EXERCISE REQUIREMENTS:
Each line of the records that includes "CROSS" should be found and copied.

STORED DATA:
_____

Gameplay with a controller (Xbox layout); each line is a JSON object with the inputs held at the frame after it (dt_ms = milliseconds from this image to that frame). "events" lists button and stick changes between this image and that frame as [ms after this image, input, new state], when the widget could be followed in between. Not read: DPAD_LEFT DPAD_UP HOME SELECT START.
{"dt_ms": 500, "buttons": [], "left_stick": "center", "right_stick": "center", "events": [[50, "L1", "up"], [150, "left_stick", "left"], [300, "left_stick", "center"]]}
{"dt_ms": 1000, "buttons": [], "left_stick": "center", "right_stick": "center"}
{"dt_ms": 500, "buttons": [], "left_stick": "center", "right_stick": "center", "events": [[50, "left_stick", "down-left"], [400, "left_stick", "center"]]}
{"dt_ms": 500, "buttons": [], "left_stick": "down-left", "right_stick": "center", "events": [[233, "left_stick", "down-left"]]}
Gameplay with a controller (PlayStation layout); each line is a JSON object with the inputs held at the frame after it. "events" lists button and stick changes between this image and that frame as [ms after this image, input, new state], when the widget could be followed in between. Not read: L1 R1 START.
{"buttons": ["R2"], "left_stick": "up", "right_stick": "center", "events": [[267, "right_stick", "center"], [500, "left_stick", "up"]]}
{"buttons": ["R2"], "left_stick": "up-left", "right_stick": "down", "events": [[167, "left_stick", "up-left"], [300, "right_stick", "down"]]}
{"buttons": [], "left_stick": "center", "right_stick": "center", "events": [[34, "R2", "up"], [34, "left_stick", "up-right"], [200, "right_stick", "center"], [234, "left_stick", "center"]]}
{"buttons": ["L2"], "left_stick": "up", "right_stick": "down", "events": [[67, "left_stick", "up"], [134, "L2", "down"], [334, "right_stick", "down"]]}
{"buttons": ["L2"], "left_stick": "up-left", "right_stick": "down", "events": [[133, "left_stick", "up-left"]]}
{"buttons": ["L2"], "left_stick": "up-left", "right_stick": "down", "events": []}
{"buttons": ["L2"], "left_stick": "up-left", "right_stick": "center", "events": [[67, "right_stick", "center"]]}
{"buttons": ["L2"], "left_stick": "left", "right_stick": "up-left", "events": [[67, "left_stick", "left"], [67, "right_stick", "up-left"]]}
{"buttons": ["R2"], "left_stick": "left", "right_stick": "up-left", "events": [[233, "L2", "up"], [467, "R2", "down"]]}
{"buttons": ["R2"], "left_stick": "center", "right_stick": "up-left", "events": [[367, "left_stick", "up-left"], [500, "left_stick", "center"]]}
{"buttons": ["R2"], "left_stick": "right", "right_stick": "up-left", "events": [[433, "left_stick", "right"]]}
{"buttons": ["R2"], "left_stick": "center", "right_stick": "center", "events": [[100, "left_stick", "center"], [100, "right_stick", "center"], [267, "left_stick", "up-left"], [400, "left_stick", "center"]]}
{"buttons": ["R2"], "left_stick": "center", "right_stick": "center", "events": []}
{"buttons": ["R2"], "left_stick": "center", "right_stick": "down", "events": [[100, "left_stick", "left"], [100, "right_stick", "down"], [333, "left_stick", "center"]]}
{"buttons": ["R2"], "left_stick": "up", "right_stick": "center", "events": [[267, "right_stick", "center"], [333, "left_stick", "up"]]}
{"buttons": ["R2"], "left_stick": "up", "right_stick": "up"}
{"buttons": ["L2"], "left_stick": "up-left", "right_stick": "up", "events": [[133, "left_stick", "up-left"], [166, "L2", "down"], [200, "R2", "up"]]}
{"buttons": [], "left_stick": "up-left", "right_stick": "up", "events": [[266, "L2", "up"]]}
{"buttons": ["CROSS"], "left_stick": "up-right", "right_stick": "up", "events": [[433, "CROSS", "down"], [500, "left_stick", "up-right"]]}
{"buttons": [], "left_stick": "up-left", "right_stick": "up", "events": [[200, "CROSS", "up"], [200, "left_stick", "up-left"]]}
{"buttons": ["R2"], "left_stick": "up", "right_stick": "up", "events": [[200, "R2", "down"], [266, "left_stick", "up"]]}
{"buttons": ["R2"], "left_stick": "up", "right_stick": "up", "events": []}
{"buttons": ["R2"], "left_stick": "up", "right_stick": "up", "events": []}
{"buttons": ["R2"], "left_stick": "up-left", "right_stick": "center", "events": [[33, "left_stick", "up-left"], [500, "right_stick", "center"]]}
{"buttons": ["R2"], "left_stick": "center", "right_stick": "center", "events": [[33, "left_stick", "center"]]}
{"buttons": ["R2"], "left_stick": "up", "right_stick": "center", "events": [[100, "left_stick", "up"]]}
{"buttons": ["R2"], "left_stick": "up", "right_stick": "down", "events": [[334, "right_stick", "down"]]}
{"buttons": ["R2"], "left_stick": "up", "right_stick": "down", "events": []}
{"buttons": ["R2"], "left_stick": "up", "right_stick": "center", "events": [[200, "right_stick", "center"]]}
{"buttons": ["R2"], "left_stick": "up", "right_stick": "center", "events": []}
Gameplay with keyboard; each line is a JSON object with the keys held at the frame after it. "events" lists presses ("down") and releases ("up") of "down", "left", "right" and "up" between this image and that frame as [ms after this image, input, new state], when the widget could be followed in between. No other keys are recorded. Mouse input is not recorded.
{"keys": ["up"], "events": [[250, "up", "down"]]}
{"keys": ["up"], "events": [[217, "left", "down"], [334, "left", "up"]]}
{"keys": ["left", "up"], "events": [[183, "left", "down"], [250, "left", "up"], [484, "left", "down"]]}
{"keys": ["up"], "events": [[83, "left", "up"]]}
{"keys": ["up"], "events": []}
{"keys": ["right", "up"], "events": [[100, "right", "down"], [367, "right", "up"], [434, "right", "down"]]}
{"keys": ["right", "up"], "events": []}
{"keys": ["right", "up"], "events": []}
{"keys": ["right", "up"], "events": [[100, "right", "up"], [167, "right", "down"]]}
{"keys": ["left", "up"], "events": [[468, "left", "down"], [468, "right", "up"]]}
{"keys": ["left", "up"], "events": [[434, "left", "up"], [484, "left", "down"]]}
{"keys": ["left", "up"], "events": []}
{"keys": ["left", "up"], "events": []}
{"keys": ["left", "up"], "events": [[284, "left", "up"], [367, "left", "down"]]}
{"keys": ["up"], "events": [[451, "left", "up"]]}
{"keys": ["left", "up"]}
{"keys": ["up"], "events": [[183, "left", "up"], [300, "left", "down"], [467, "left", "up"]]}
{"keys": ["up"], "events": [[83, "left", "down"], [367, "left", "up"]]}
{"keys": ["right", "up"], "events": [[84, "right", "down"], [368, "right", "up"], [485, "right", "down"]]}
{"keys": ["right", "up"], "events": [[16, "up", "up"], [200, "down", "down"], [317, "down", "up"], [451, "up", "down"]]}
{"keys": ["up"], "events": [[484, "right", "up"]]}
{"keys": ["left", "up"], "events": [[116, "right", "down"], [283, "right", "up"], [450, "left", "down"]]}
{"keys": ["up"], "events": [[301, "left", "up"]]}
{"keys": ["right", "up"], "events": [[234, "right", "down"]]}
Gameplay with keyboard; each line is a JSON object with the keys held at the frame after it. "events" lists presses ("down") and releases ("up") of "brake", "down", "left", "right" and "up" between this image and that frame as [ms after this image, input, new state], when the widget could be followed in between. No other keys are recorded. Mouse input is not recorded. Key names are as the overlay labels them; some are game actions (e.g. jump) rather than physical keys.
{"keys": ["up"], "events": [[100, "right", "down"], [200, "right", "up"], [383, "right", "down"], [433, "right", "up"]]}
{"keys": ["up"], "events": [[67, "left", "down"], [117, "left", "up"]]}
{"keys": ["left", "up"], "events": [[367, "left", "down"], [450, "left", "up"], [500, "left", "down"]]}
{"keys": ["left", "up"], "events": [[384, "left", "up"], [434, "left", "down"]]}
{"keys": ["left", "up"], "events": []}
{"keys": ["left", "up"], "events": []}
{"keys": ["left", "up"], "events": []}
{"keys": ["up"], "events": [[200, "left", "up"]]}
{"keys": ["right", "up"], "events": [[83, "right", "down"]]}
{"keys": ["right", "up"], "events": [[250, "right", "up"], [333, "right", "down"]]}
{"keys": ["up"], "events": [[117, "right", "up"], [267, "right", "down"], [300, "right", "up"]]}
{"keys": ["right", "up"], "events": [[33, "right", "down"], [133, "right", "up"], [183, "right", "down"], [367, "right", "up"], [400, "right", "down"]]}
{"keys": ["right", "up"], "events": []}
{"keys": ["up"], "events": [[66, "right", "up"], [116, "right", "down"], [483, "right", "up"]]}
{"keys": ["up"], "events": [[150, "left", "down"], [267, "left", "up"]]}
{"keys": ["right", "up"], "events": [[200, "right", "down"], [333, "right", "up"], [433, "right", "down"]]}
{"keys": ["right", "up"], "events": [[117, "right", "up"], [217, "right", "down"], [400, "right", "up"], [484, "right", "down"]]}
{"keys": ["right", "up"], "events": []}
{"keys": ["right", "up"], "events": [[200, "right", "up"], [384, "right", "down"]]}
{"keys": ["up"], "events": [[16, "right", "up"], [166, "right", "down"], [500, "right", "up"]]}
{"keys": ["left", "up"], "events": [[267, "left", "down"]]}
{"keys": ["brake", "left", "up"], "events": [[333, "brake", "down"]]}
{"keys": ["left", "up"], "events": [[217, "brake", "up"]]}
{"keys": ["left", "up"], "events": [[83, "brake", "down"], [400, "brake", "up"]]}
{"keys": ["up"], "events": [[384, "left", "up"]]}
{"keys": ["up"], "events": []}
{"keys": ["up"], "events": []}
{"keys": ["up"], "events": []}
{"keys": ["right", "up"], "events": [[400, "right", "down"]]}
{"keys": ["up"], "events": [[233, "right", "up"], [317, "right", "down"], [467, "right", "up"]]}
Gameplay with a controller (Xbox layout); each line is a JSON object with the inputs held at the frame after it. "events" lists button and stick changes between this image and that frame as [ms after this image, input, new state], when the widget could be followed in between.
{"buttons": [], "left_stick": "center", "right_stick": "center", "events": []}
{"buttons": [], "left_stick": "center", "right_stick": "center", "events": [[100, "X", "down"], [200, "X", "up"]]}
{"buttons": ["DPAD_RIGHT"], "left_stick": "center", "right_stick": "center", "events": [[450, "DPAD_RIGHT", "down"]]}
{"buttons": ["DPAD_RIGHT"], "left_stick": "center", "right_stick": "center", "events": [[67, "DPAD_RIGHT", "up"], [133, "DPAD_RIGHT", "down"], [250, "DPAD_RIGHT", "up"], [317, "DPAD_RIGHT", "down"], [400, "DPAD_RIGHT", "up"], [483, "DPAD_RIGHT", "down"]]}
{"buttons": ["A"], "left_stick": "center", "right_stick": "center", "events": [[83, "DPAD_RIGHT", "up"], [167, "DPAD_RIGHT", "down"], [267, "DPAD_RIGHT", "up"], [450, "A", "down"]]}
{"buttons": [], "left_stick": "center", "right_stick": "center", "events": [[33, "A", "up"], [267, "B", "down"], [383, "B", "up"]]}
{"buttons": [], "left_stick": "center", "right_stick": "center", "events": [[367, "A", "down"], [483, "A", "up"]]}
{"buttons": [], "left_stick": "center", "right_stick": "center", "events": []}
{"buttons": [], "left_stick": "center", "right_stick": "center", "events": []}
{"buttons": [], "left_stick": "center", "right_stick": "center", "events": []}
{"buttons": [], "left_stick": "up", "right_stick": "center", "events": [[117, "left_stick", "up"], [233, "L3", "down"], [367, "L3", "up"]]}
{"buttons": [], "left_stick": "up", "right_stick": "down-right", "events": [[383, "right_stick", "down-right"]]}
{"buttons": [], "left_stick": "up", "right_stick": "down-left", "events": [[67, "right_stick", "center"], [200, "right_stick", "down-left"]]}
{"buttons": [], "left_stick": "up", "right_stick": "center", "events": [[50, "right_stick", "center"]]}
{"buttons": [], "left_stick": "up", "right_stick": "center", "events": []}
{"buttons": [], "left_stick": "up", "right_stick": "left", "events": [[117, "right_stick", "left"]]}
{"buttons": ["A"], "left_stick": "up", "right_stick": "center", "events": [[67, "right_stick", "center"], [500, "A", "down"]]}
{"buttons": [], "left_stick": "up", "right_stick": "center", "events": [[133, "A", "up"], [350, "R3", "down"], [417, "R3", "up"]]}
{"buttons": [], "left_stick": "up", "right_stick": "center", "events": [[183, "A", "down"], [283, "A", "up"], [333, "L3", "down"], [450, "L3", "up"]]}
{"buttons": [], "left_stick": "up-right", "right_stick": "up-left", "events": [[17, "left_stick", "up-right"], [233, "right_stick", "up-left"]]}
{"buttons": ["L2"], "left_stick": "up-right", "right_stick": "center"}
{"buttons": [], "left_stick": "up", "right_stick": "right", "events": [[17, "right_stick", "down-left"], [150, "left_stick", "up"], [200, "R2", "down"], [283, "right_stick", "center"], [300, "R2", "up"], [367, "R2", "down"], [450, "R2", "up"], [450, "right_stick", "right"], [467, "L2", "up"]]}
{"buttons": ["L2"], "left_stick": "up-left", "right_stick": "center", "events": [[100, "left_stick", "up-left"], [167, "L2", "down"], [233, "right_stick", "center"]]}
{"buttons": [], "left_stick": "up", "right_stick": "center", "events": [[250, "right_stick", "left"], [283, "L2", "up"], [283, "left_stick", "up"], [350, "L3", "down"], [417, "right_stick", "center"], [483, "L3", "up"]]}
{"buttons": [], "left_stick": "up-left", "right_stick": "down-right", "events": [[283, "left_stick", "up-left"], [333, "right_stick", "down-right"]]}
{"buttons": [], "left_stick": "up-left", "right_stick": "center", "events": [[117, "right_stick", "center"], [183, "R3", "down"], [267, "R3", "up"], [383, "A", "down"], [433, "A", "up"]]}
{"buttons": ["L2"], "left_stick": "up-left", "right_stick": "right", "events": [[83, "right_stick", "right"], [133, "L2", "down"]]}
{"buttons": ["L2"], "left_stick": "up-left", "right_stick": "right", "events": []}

_____

OUTPUT BELOW:
{"buttons": ["CROSS"], "left_stick": "up-right", "right_stick": "up", "events": [[433, "CROSS", "down"], [500, "left_stick", "up-right"]]}
{"buttons": [], "left_stick": "up-left", "right_stick": "up", "events": [[200, "CROSS", "up"], [200, "left_stick", "up-left"]]}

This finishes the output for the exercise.